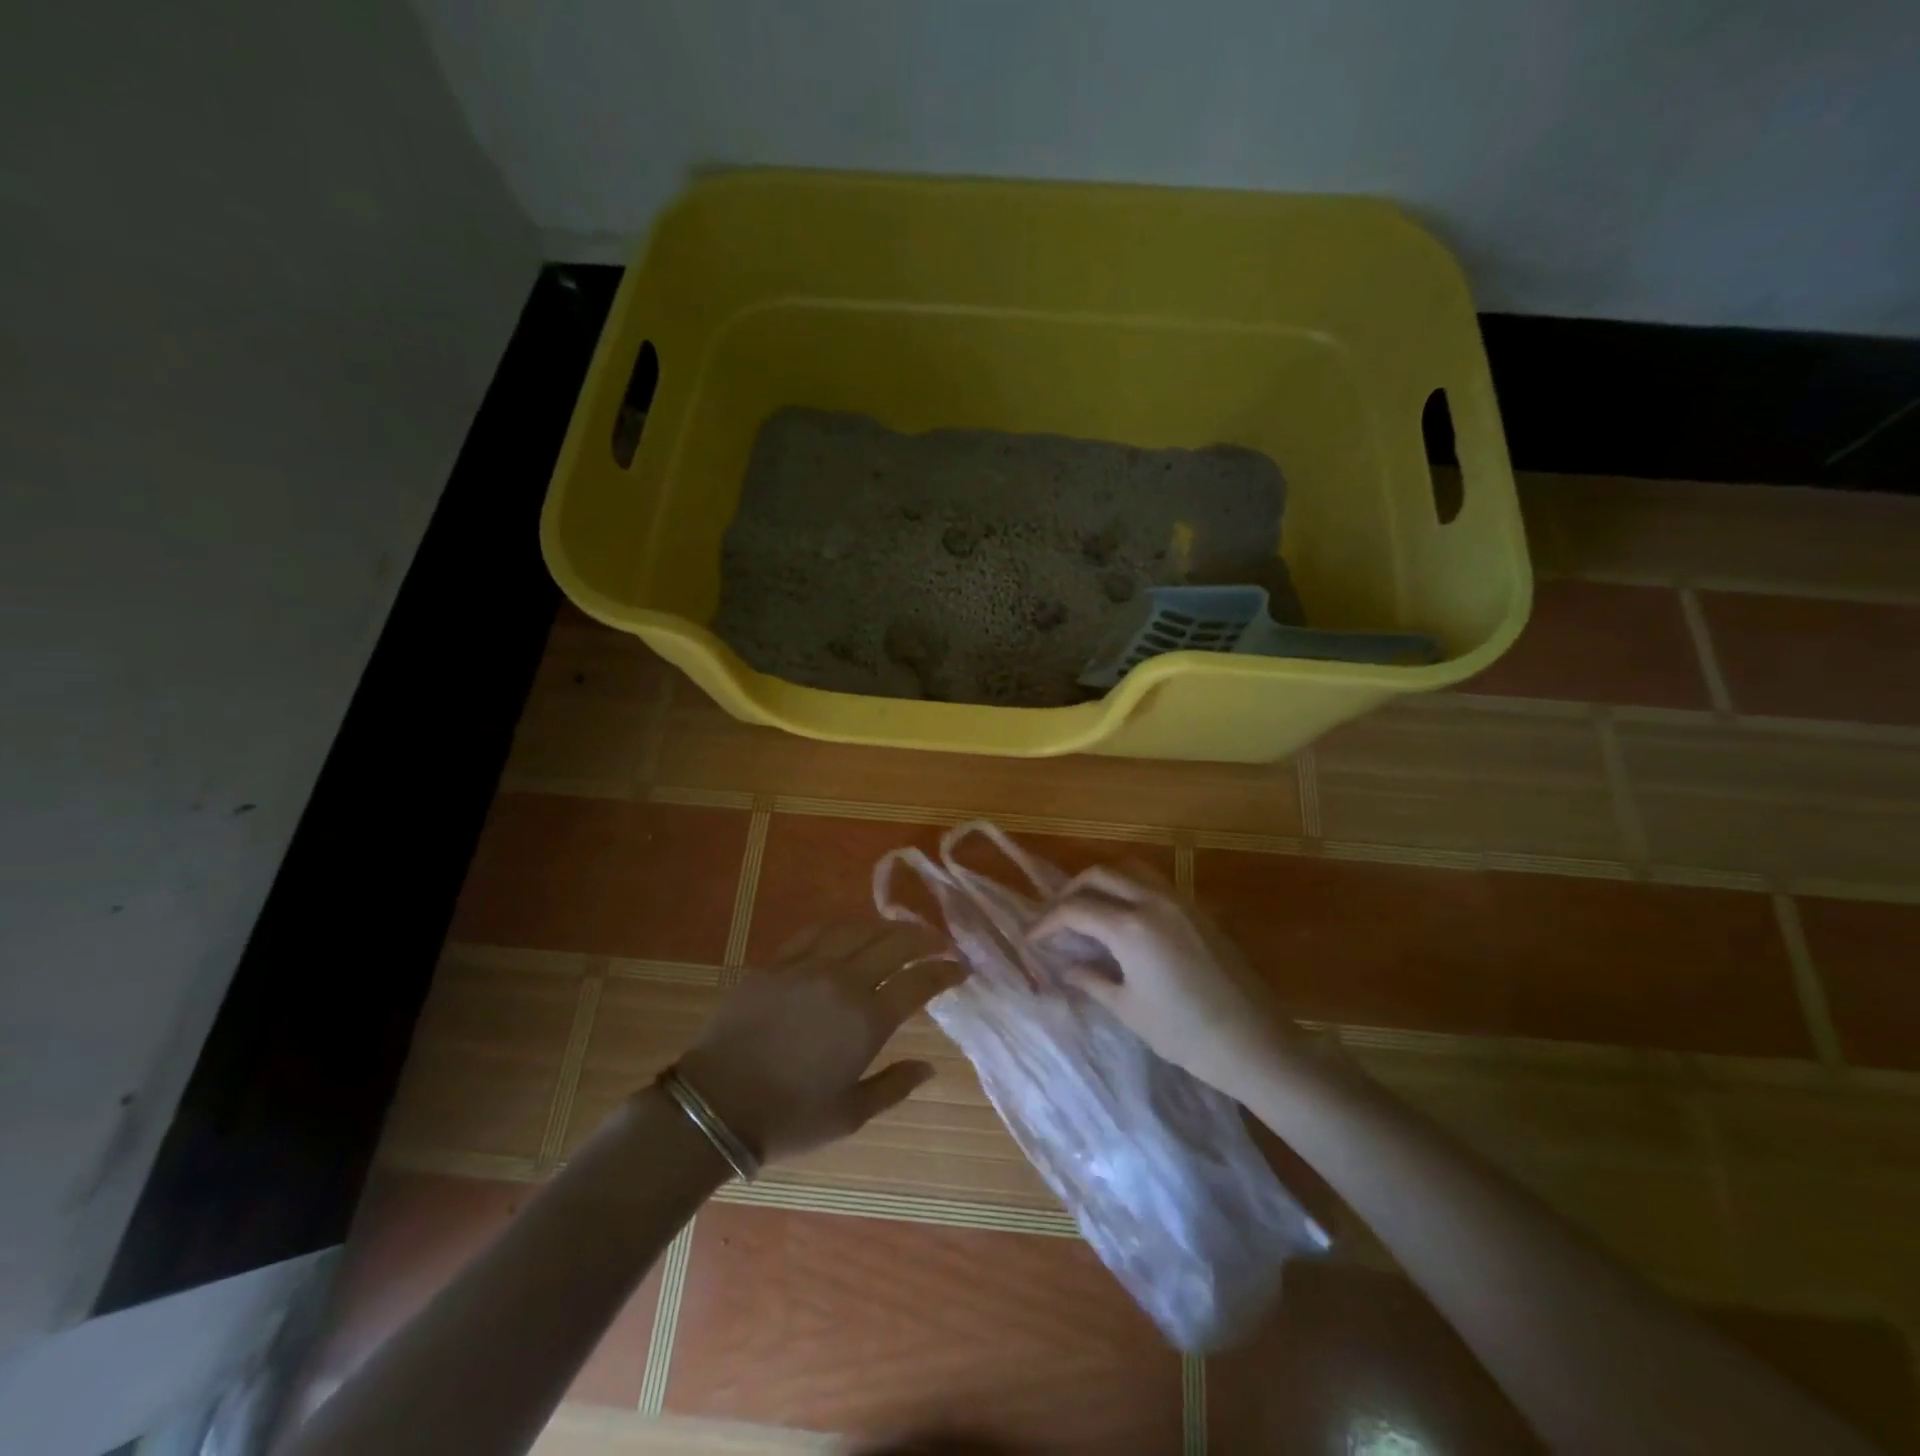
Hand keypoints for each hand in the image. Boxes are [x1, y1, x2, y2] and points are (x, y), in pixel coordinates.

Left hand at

* * *

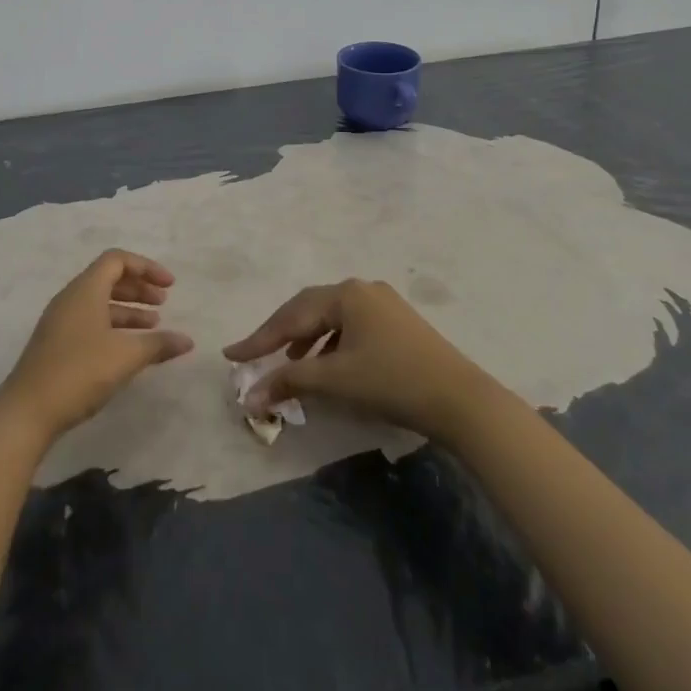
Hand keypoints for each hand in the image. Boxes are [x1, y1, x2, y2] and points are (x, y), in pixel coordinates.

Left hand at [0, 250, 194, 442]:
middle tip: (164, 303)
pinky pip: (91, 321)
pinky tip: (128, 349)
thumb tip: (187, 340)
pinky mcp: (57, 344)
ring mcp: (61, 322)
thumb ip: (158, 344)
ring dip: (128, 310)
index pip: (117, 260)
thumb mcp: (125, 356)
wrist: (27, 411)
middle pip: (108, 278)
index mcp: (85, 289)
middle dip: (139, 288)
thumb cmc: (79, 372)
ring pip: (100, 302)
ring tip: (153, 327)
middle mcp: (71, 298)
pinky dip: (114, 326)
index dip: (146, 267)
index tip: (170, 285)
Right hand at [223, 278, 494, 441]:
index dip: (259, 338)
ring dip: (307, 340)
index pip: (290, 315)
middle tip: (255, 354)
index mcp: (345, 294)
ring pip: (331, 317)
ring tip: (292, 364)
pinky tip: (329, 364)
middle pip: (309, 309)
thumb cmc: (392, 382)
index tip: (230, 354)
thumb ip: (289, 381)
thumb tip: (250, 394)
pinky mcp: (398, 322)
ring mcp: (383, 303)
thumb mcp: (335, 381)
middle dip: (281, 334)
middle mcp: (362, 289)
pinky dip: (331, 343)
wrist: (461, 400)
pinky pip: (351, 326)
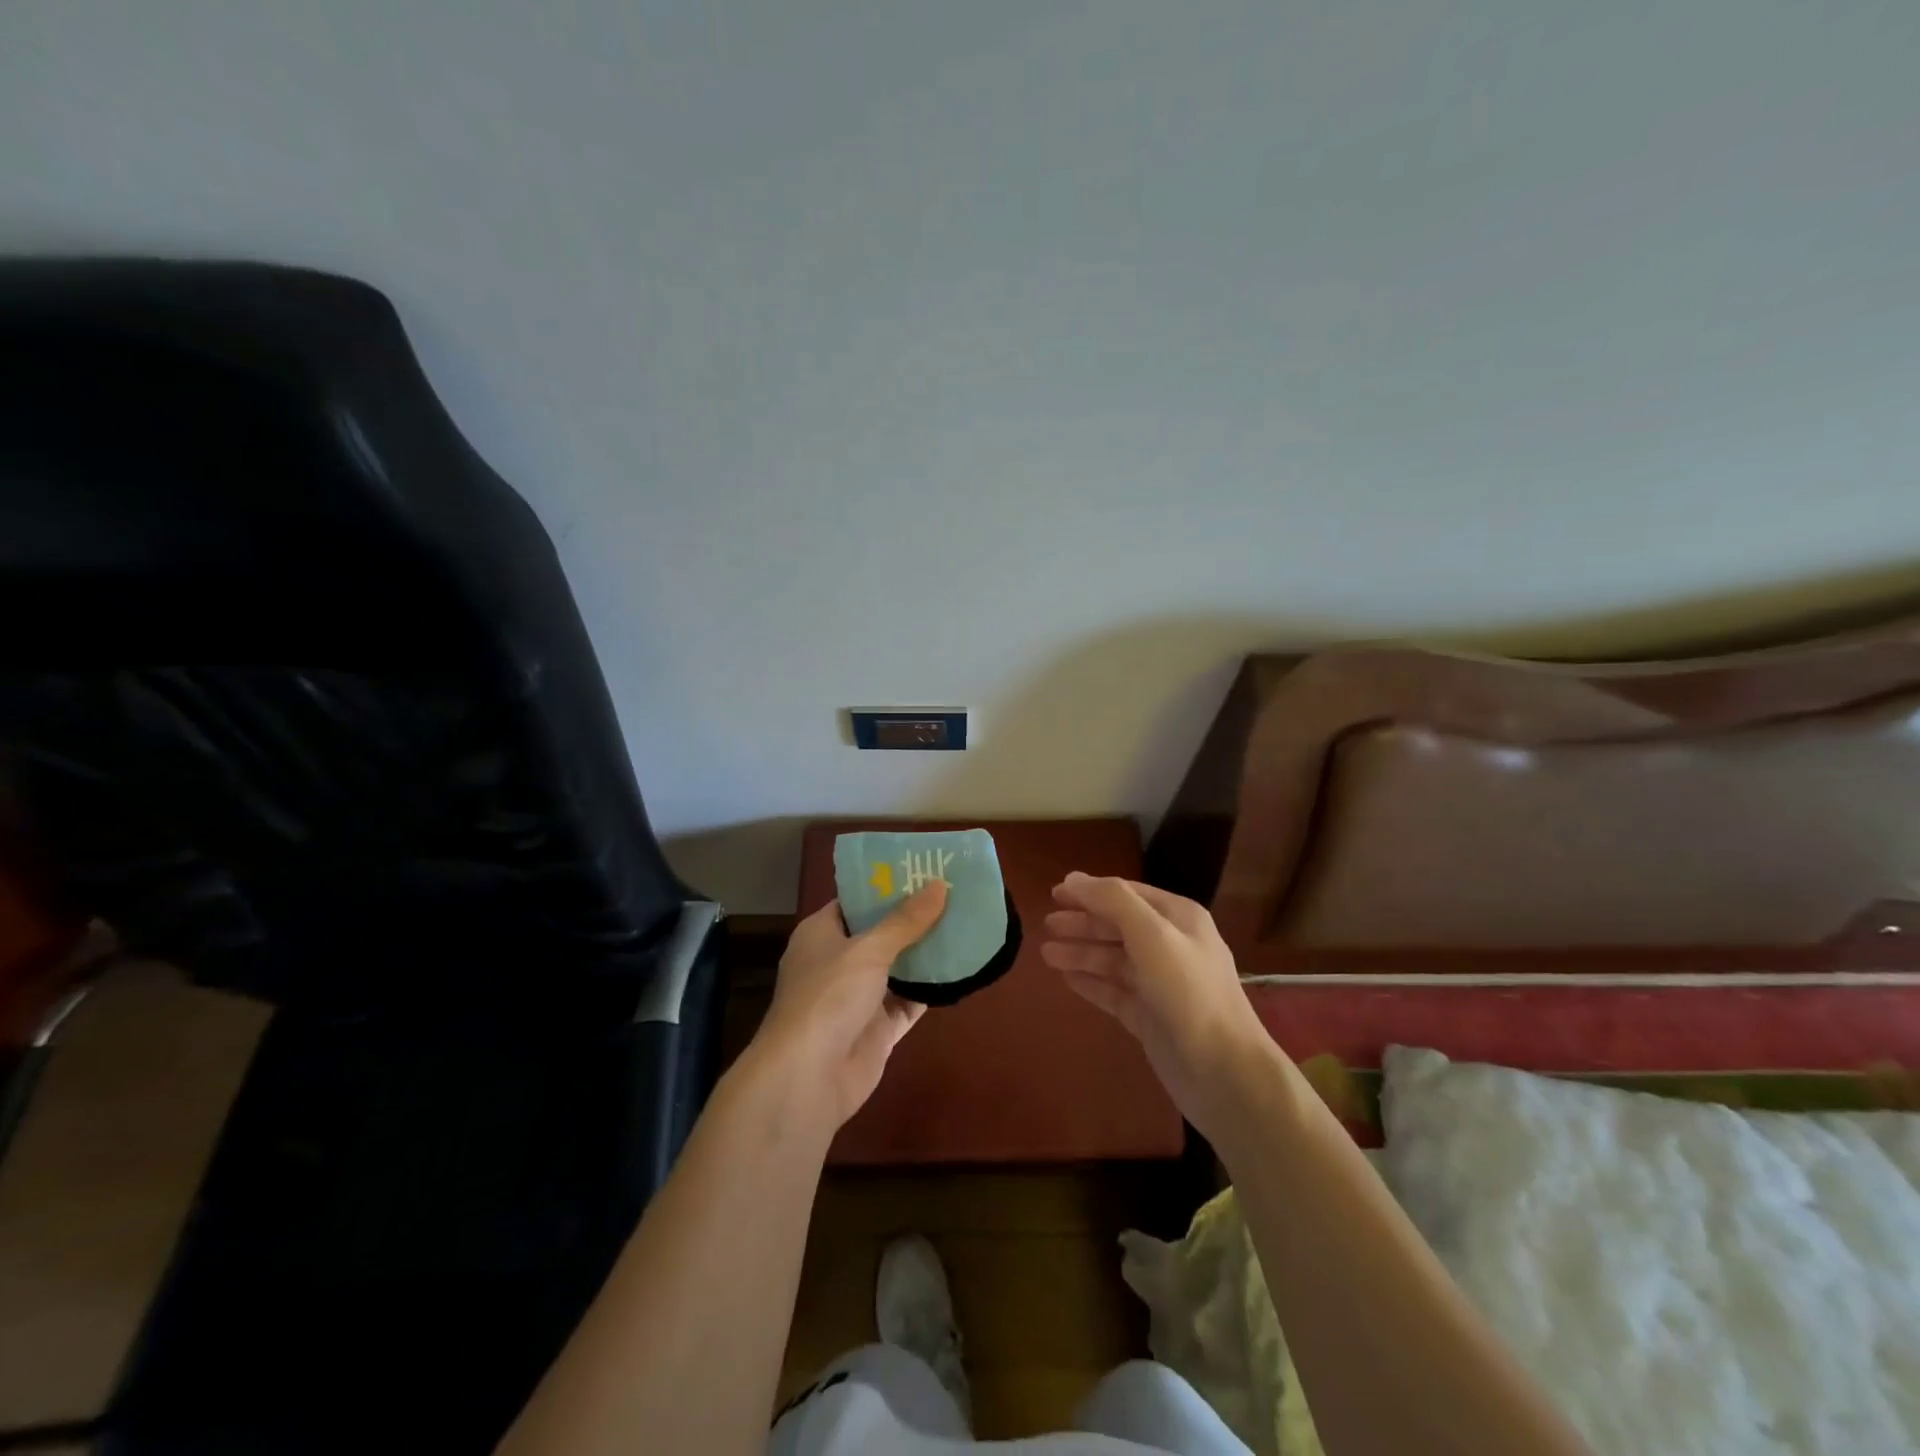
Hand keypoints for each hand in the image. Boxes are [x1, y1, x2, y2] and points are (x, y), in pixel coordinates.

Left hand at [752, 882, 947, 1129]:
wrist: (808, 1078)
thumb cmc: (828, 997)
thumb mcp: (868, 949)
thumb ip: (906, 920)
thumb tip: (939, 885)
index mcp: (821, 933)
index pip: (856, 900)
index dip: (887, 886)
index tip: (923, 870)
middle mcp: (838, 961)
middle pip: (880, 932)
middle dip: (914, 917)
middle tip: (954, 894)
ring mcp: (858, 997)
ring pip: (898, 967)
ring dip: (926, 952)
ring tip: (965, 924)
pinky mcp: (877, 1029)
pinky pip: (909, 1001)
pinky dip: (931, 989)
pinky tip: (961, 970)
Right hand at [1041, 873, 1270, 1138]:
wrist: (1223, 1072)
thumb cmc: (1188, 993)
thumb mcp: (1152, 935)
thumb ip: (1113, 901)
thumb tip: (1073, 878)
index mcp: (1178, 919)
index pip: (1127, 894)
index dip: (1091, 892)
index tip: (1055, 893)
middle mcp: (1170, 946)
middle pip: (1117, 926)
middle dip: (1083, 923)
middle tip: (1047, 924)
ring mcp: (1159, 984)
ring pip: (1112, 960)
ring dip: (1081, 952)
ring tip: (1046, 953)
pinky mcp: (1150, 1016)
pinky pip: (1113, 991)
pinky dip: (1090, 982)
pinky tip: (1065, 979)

__What you need to do__
Print exactly the lines of the listing above starting at the line containing "thumb mcp: (868, 949)" and ending at the line containing "thumb cmc: (1188, 993)", both included.

__Finished exercise__
thumb mcp: (868, 949)
thumb ip: (906, 920)
thumb tip: (939, 885)
index mcp: (821, 933)
index pip: (856, 900)
index dip: (887, 886)
index tip: (923, 870)
middle mcp: (838, 961)
middle pip: (880, 932)
middle dip: (914, 917)
middle tip: (954, 894)
ring mcp: (858, 997)
ring pip: (898, 967)
ring dip: (926, 952)
ring tip: (965, 924)
pinky mcp: (877, 1029)
pinky pip: (909, 1001)
pinky dip: (931, 989)
pinky tip: (961, 970)
Right hand at [1041, 873, 1270, 1138]:
wrist: (1223, 1072)
thumb cmc: (1188, 993)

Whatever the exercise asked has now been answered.